What does this translate to: qu'à cela ne tienne ?

The context is someone complaining that he has no gun, and then the other chap replies:  Qu'à cela ne tienne, j'ai deux fusils.

Thanks!


----------



## Scrivener

_qu'à cela ne tienne_
It doesn't matter
Don't worry about it
Be that as it may


----------



## Jasmine tea

qu'à cela ne tienne : puisque c'est comme ça. 
Puisque le seul point pendant est celui-là...(... je vais m'en charger....)


----------



## Keith Bradford

Be that as it may...
For all that...
That's a minor issue...


----------



## Wordsmyth

I've read through the several threads about "Qu'à cela ne tienne", but haven't found what I'm looking for. I'm aware of the various possible translations, and my question isn't really context-dependent, but here's an example anyway:

An article recounts that a football (soccer) team, in the 1920s, had to play on the village rugby team's pitch: "Qu'à cela ne tienne, le foot se jouait en lever de rideau, puis les joueurs retiraient les poteaux de but et le match de rugby pouvait commencer" — I would translate the opening expression as "That wasn't a problem because ..." or "To make it work, ...".

Now to my question. Being of a logical turn of mind, I find it helps me to recall set expressions if I also remember their literal translations (and it can be quite amusing!).
With "Qu'à cela ne tienne" I'm stumped. I understand "_que_ + 3rd person singular of the present subjunctive"; I understand "tenir à" ... *but what is the subject of the verb tienne?* Even if it's implicit, I'm not sure what it would be: _rien_, perhaps?.

Any thoughts?

Ws


----------



## EmmanuelM

Well, what follows is my opinion. I'm not a linguist.

The subject of the sentence is in my opinion "Il" - which is not in the sentence, I know. 

"Qu'à cela ne tienne ..." = "Qu'à cela il ne tienne ..." =  "Il ne tient qu'à cela que ..." = "Il ne tient à rien/à peu de choses que .." 

(here "tenir à" means roughly you must respect the conditions that follow in order to be successful , it's quite literary now in this sense though, except for some set expressions) 

"Il" is here in French "un sujet apparent" (as in "il fait beau").


----------



## Wordsmyth

Merci beaucoup pour cela, Emmanuel. 

À cause du subjonctif, je l'interprétais comme "Que _[sujet]_ ne tienne à cela". Avec _il_, ça aurait donné "Qu'il ne tienne à cela". 
Mais je n'ai pas pensé à la construction "ne ... que" dans ce cas. 

Ws


----------



## Michelvar

Hi, 

"tenir", in this context, means "dependre de" (to depend on). "Qu'à cela ne tienne" = "qu'il ne dépende pas de cela" = let it no depend on this.
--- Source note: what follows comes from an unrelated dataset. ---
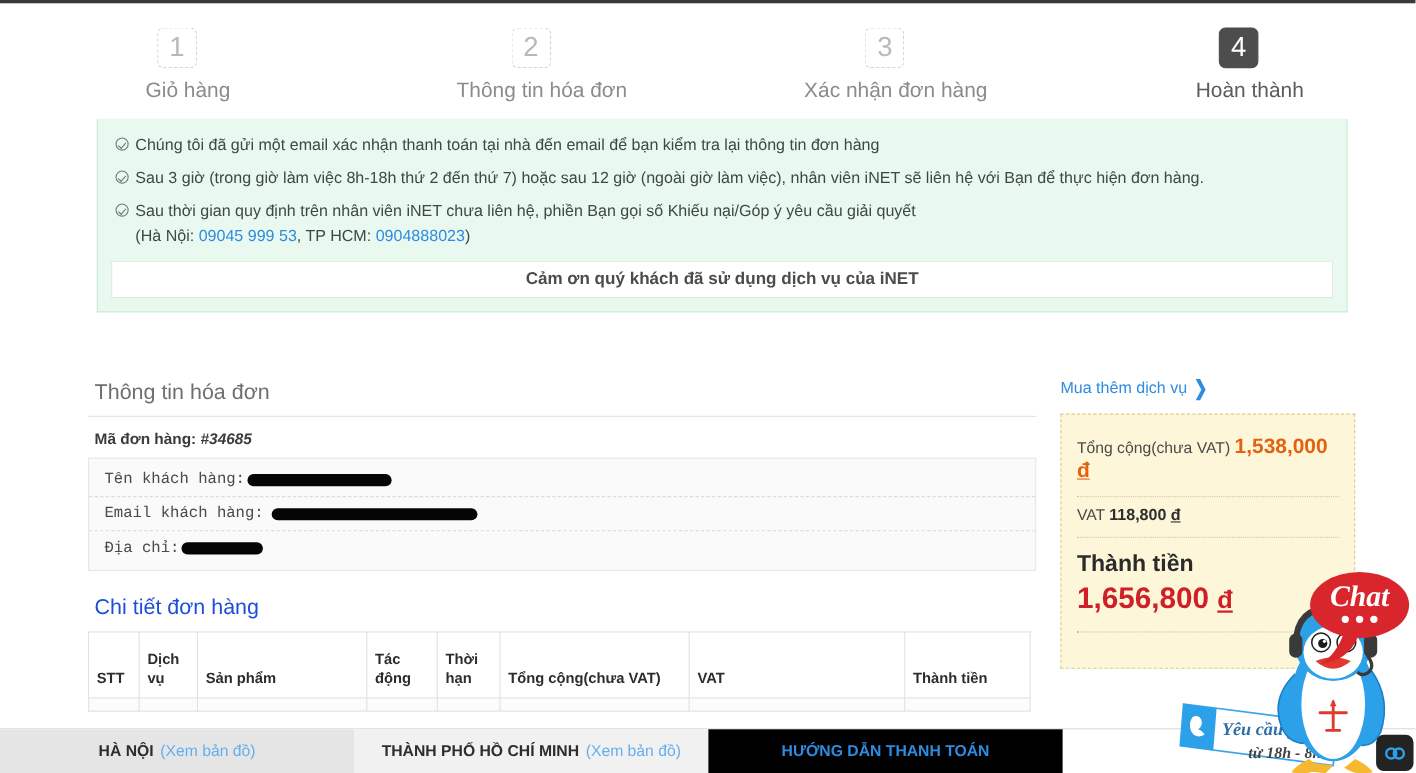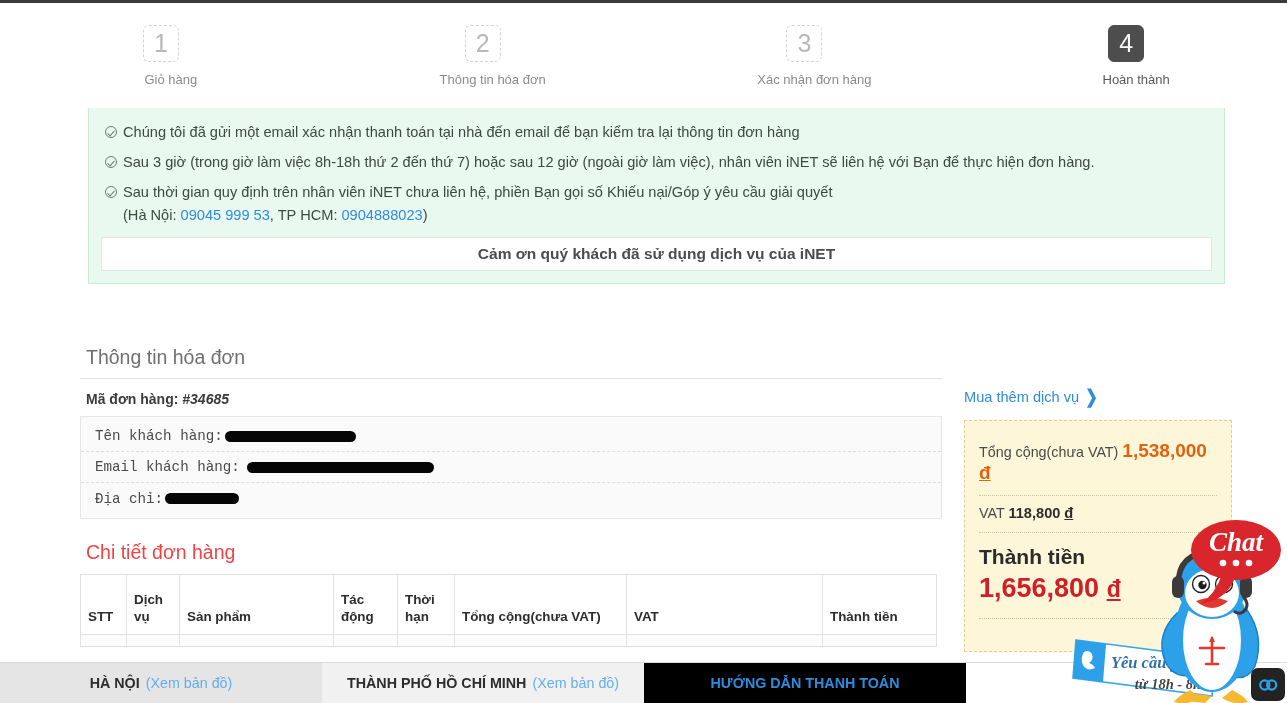"Giỏ hàng" .step-label { font-size: 13px -> 19px }
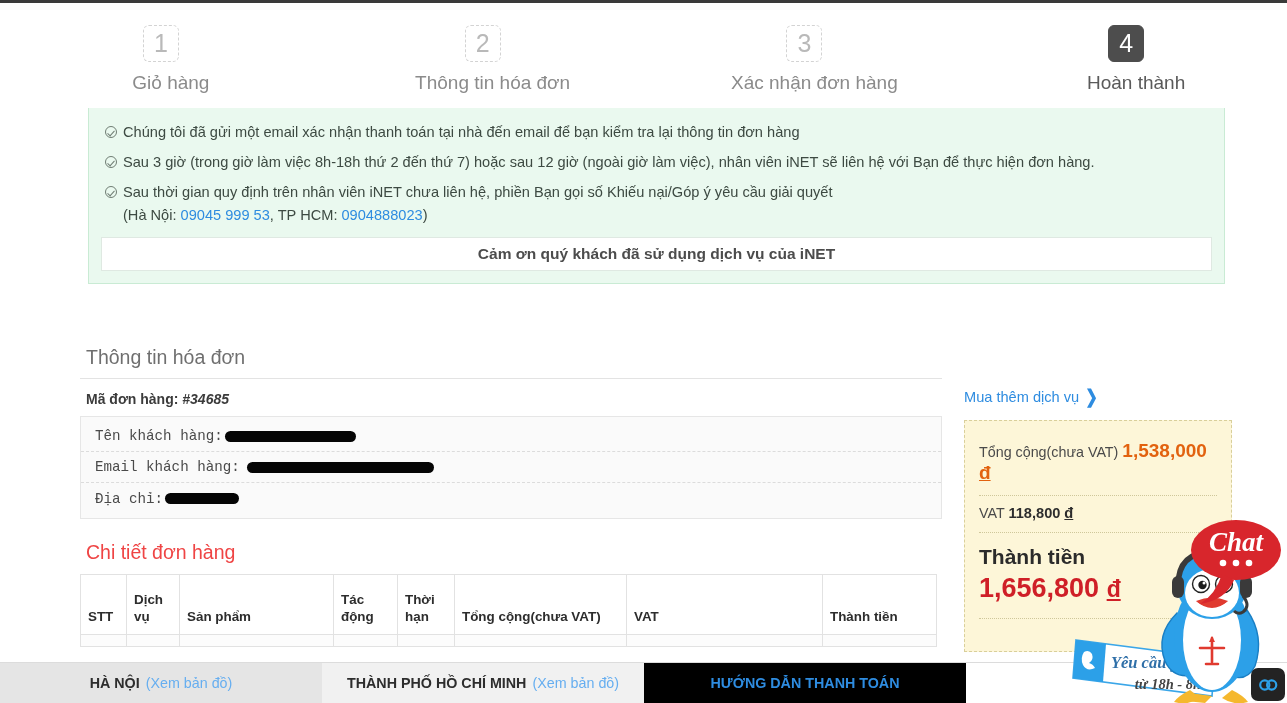"Mua thêm dịch vụ" .main-right { margin-top: 44px -> none }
You use it, for example, when a problem (same pitch for rugby and soccer) seems to have a bad consequence on / to make impossible an action (organizing both match on sunday).  In this sentence, "il / it" refers to the action, and "cela / this" refers to the problem. The meaning is then "qu_e la possibilité d'organiser les deux matchs le dimanche _ne dépende pas de / ne soit pas rendue impossible par _le fait qu'il n'y ait qu'un terrain_".


----------



## William Stein

I think it means '; don't let that trivial obstacle hold you  back. Ne te laisse pas paraliser par cet obstacle, on peut réussir quand même


----------



## Wordsmyth

Salut Michelvar,

Many thanks for your excellent explanation. That supports my thought that the construction was indeed "_Que_ + subjunctive" (so "Let it ..."); but above all it confirms that the missing subject is "il". So if I read it as "Qu'*il* ne tienne à cela", it all becomes clear.
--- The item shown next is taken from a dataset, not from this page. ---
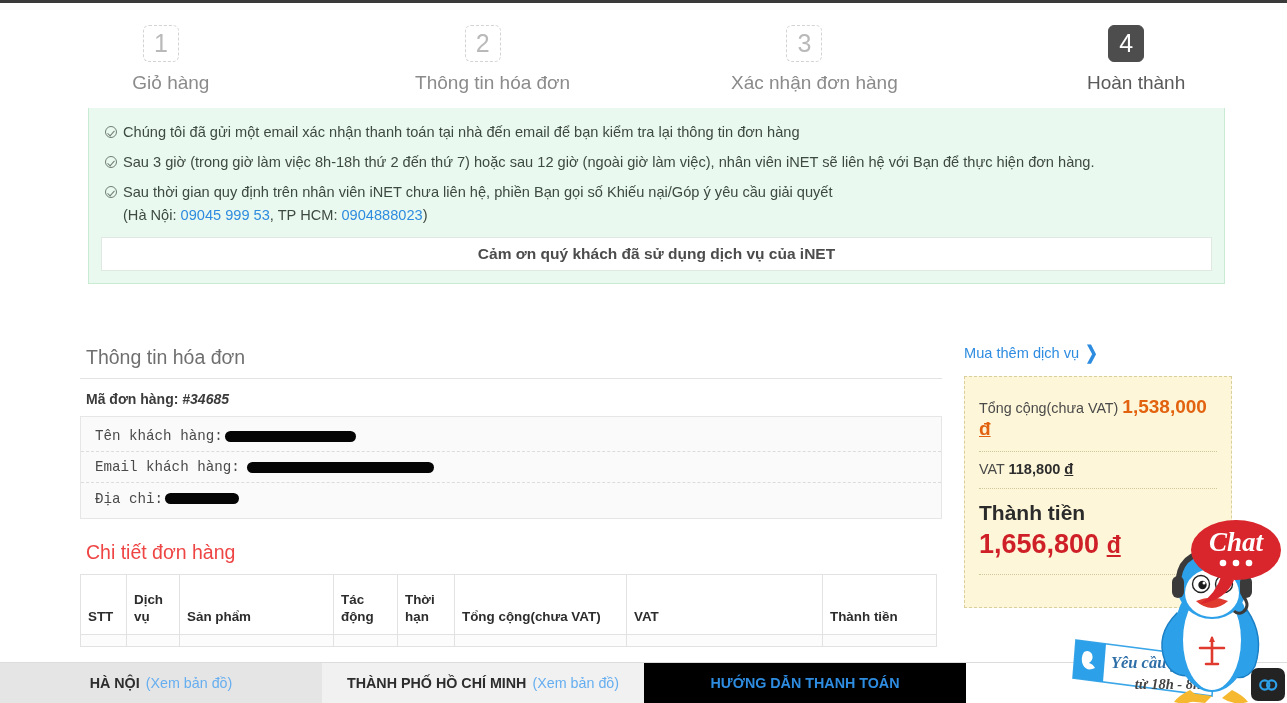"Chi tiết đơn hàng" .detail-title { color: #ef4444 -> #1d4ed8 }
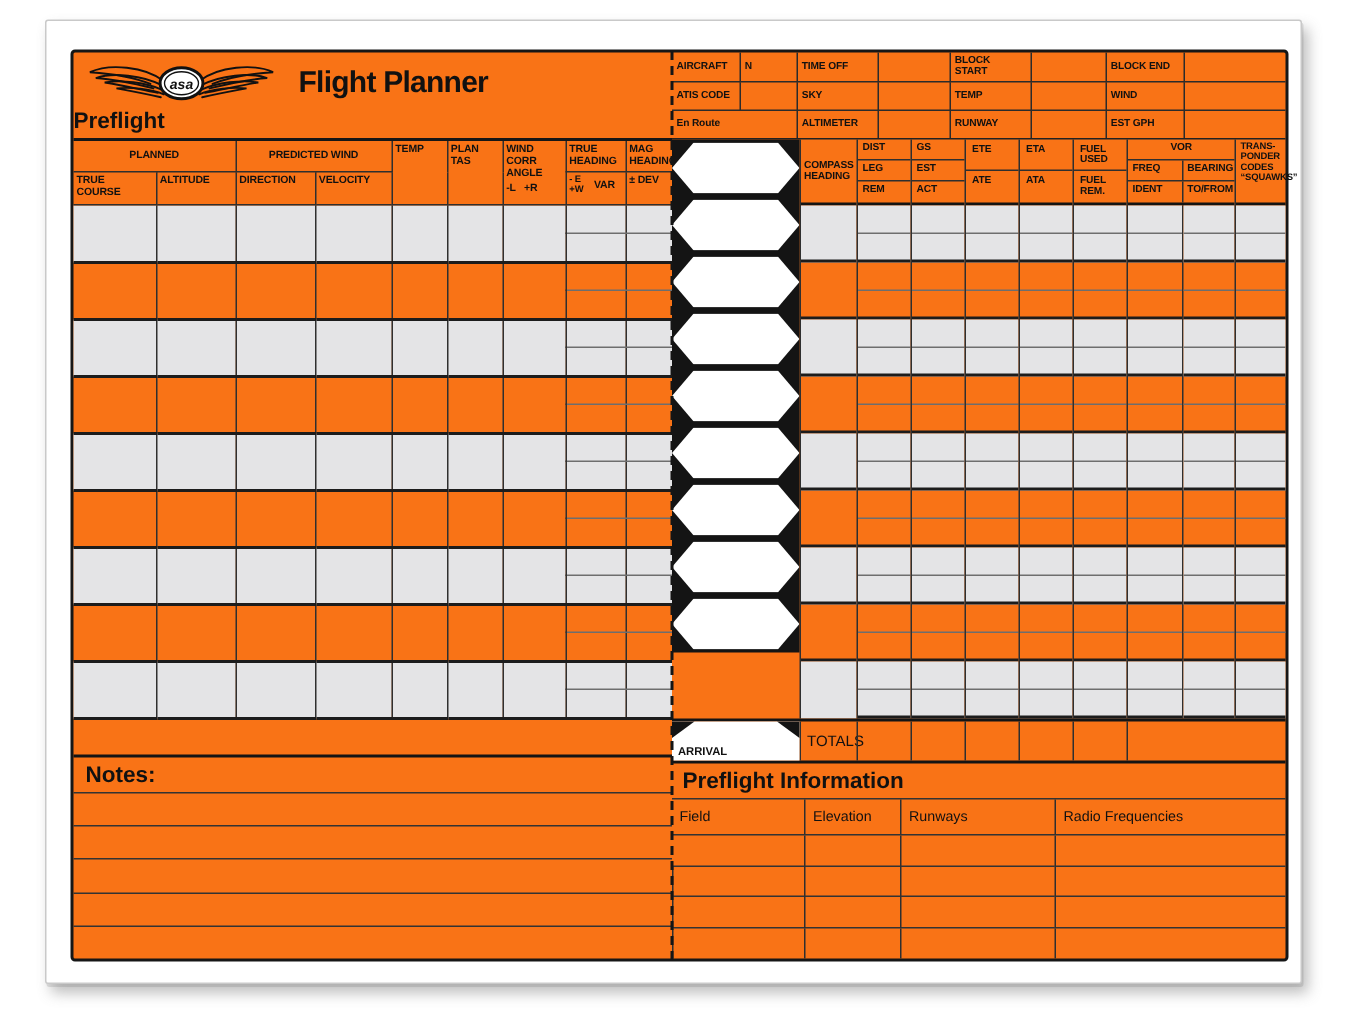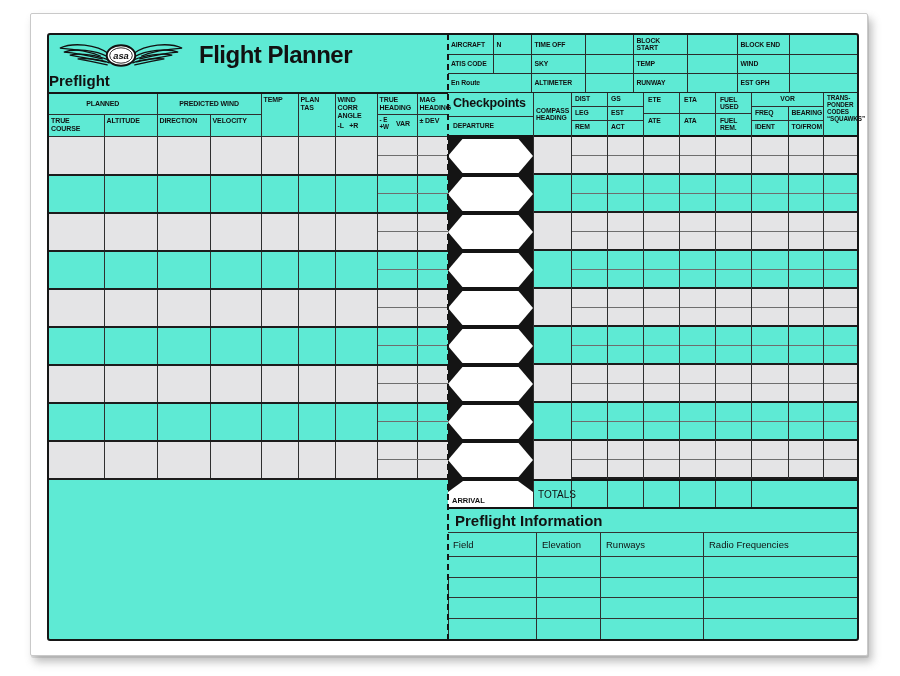"asa" .form { background: #5eead4 -> #f97316 }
Thanks, William, for your input. I didn't actually have a problem with the meaning of the set expression (and there are several other threads covering that); I was just curious about the seemingly absent subject of the verb.

Thanks again to everyone.

Ws


----------



## Wodwo

Depending on context, more formal versions could be:

"no matter"
"that is not a problem"

or getting round it by integrating the idea into the sentence in a way that doesn't use a little phrase on its own.


----------



## Itisi

Don't let (whatever) stand in the way


----------



## malku75

I think the most literal translation would be: Don't let that hold you back or don't let that stop you. We have in Spanish: que eso no te detenga


----------



## joelooc

let's not be thwarted by that!


----------